=== Begin Enclosure ===

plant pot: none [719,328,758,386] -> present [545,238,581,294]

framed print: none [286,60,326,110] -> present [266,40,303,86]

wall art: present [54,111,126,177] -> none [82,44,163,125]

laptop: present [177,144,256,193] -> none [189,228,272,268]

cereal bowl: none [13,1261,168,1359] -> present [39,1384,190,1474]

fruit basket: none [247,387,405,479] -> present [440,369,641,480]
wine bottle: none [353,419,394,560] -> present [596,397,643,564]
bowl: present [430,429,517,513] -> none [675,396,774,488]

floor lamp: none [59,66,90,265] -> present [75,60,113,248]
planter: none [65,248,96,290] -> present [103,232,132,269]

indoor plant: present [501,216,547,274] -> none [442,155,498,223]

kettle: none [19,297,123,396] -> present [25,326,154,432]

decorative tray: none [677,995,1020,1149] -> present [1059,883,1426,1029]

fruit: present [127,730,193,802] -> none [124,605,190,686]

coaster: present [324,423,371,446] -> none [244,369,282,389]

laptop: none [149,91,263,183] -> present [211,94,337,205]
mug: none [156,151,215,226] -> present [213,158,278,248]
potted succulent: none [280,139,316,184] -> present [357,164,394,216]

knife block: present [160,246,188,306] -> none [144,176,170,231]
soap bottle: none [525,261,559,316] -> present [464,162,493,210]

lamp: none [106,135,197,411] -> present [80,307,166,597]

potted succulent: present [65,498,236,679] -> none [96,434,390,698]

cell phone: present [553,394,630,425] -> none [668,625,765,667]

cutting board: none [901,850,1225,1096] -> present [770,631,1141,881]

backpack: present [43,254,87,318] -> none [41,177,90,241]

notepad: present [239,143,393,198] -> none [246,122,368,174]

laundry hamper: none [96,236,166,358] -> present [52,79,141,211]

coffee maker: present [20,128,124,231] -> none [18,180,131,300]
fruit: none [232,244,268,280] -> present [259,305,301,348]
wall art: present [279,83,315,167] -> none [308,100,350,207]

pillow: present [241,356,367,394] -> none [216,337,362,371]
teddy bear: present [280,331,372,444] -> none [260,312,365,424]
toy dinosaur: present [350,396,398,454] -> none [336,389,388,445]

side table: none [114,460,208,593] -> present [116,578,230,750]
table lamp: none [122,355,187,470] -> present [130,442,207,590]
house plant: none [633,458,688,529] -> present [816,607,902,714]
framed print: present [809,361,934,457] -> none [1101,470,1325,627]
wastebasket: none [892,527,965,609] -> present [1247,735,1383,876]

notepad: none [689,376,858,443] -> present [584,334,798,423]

=== End Enclosure ===

Please copy every line of the material that contains the word "fruit".

■ TASK OUTPUT
fruit basket: none [247,387,405,479] -> present [440,369,641,480]
fruit: present [127,730,193,802] -> none [124,605,190,686]
fruit: none [232,244,268,280] -> present [259,305,301,348]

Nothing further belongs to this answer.